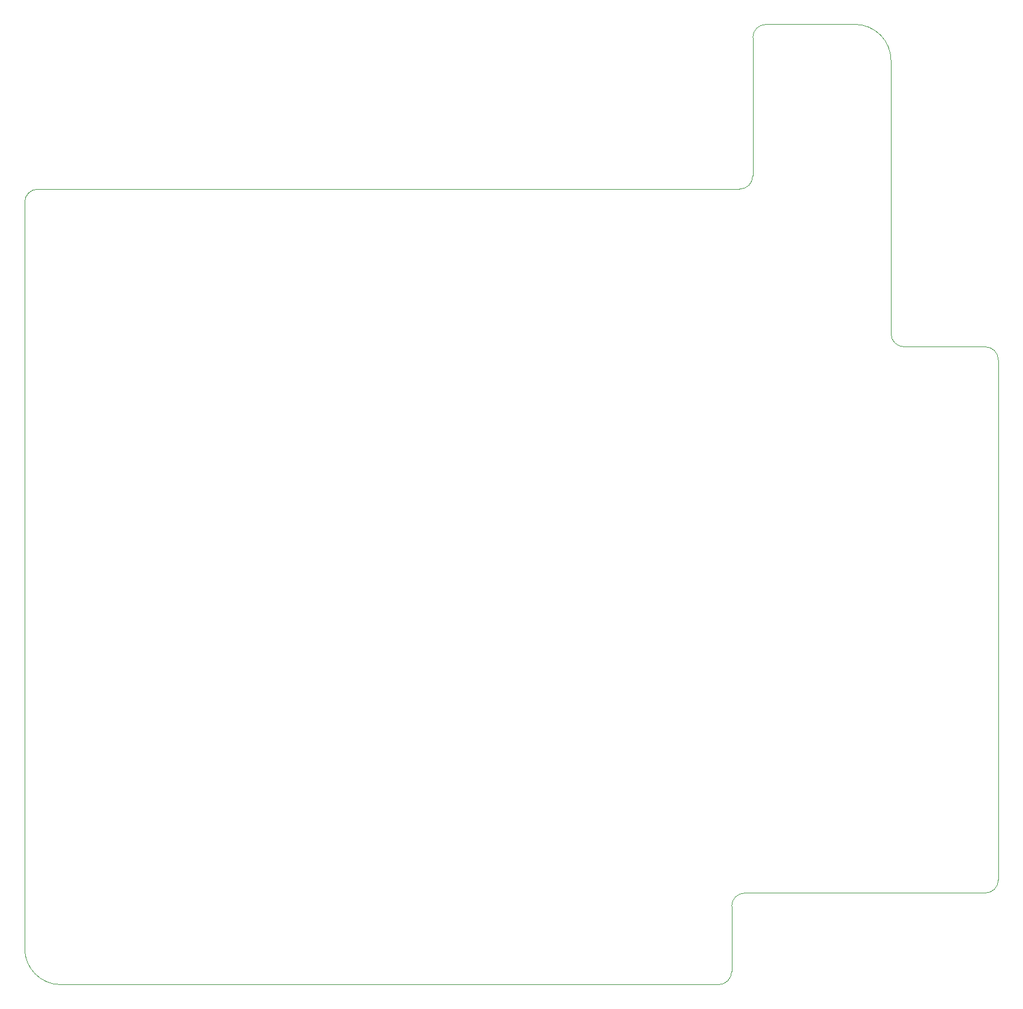
<source format=gbr>
%TF.GenerationSoftware,KiCad,Pcbnew,7.0.10-7.0.10~ubuntu22.04.1*%
%TF.CreationDate,2024-01-21T09:53:33-08:00*%
%TF.ProjectId,RRIB2,52524942-322e-46b6-9963-61645f706362,V1.0*%
%TF.SameCoordinates,PX4fefde0PYc90dba0*%
%TF.FileFunction,Profile,NP*%
%FSLAX46Y46*%
G04 Gerber Fmt 4.6, Leading zero omitted, Abs format (unit mm)*
G04 Created by KiCad (PCBNEW 7.0.10-7.0.10~ubuntu22.04.1) date 2024-01-21 09:53:33*
%MOMM*%
%LPD*%
G01*
G04 APERTURE LIST*
%TA.AperFunction,Profile*%
%ADD10C,0.100000*%
%TD*%
G04 APERTURE END LIST*
D10*
X224282000Y-195707000D02*
X224282000Y-120777000D01*
X210693000Y-118872000D02*
X222377000Y-118872000D01*
X83820000Y-205613000D02*
G75*
G03*
X89027000Y-210820000I5207000J0D01*
G01*
X186944000Y-96139000D02*
G75*
G03*
X188849000Y-94234000I0J1905000D01*
G01*
X85725000Y-96139000D02*
G75*
G03*
X83820000Y-98044000I0J-1905000D01*
G01*
X188849000Y-94234000D02*
X188849000Y-74295000D01*
X187706000Y-197612000D02*
G75*
G03*
X185801000Y-199517000I0J-1905000D01*
G01*
X187706000Y-197612000D02*
X222377000Y-197612000D01*
X222377000Y-197612000D02*
G75*
G03*
X224282000Y-195707000I0J1905000D01*
G01*
X208788000Y-77597000D02*
G75*
G03*
X203581000Y-72390000I-5207000J0D01*
G01*
X224282000Y-120777000D02*
G75*
G03*
X222377000Y-118872000I-1905000J0D01*
G01*
X89027000Y-210820000D02*
X183896000Y-210820000D01*
X190754000Y-72390000D02*
G75*
G03*
X188849000Y-74295000I0J-1905000D01*
G01*
X183896000Y-210820000D02*
G75*
G03*
X185801000Y-208915000I0J1905000D01*
G01*
X83820000Y-205613000D02*
X83820000Y-98044000D01*
X85725000Y-96139000D02*
X186944000Y-96139000D01*
X185801000Y-208915000D02*
X185801000Y-199517000D01*
X190754000Y-72390000D02*
X203581000Y-72390000D01*
X208788000Y-77597000D02*
X208788000Y-116967000D01*
X208788000Y-116967000D02*
G75*
G03*
X210693000Y-118872000I1905000J0D01*
G01*
M02*

</source>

GOAL OF THE EXERCISE —
When you copy the entries above, reproduce each line exactly and leave out any pictures.

SOLUTION FOR THIS TASK —
<source format=gbr>
%TF.GenerationSoftware,KiCad,Pcbnew,7.0.10-7.0.10~ubuntu22.04.1*%
%TF.CreationDate,2024-01-21T09:53:33-08:00*%
%TF.ProjectId,RRIB2,52524942-322e-46b6-9963-61645f706362,V1.0*%
%TF.SameCoordinates,PX4fefde0PYc90dba0*%
%TF.FileFunction,Profile,NP*%
%FSLAX46Y46*%
G04 Gerber Fmt 4.6, Leading zero omitted, Abs format (unit mm)*
G04 Created by KiCad (PCBNEW 7.0.10-7.0.10~ubuntu22.04.1) date 2024-01-21 09:53:33*
%MOMM*%
%LPD*%
G01*
G04 APERTURE LIST*
%TA.AperFunction,Profile*%
%ADD10C,0.100000*%
%TD*%
G04 APERTURE END LIST*
D10*
X224282000Y-195707000D02*
X224282000Y-120777000D01*
X210693000Y-118872000D02*
X222377000Y-118872000D01*
X83820000Y-205613000D02*
G75*
G03*
X89027000Y-210820000I5207000J0D01*
G01*
X186944000Y-96139000D02*
G75*
G03*
X188849000Y-94234000I0J1905000D01*
G01*
X85725000Y-96139000D02*
G75*
G03*
X83820000Y-98044000I0J-1905000D01*
G01*
X188849000Y-94234000D02*
X188849000Y-74295000D01*
X187706000Y-197612000D02*
G75*
G03*
X185801000Y-199517000I0J-1905000D01*
G01*
X187706000Y-197612000D02*
X222377000Y-197612000D01*
X222377000Y-197612000D02*
G75*
G03*
X224282000Y-195707000I0J1905000D01*
G01*
X208788000Y-77597000D02*
G75*
G03*
X203581000Y-72390000I-5207000J0D01*
G01*
X224282000Y-120777000D02*
G75*
G03*
X222377000Y-118872000I-1905000J0D01*
G01*
X89027000Y-210820000D02*
X183896000Y-210820000D01*
X190754000Y-72390000D02*
G75*
G03*
X188849000Y-74295000I0J-1905000D01*
G01*
X183896000Y-210820000D02*
G75*
G03*
X185801000Y-208915000I0J1905000D01*
G01*
X83820000Y-205613000D02*
X83820000Y-98044000D01*
X85725000Y-96139000D02*
X186944000Y-96139000D01*
X185801000Y-208915000D02*
X185801000Y-199517000D01*
X190754000Y-72390000D02*
X203581000Y-72390000D01*
X208788000Y-77597000D02*
X208788000Y-116967000D01*
X208788000Y-116967000D02*
G75*
G03*
X210693000Y-118872000I1905000J0D01*
G01*
M02*

</source>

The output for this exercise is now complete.